Beneath the distant roar of destruction, an immense force stirred—Mother Earth awakening from a deep slumber.
Just a silent surge of power that rippled through the very ground beneath their feet.
The energy radiated outward, vast and ancient, infused with something no human had ever witnessed before: the raw power of nuclear weapons, repurposed by Earth itself as a shield against the tearing rifts from the cosmos.
With a sound like thunder rolling through the skies, the air vibrated.
The massive, invincible Draco lizard suddenly halted mid-air, pinned and crushed by the invisible, unstoppable force of Earth's awakening.
Its strength—once a nightmare made flesh—was rendered powerless.

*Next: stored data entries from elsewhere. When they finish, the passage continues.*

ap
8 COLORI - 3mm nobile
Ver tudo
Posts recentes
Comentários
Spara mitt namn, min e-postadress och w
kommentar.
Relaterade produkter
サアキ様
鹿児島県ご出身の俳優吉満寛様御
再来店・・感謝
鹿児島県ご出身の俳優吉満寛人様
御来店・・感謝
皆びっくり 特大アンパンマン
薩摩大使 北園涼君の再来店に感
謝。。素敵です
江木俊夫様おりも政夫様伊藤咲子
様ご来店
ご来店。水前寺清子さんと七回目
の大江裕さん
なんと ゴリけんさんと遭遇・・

And then, as if speaking directly into the minds of every living being, a voice echoed inside Sam's head and Darian's alike:
"I am Earth. I slumbered while my children struggled, but the rifts—those tears in the fabric of reality—have awakened me. The energies of nuclear fire, once forged to destroy, are now mine to wield. They scorch the rifts, hold back the alien darkness creeping through space."
"Yet, this is but the beginning. I am not enough. My children, you must grow stronger. Close these rifts. Fight with all your might. I grant you the chance to rise."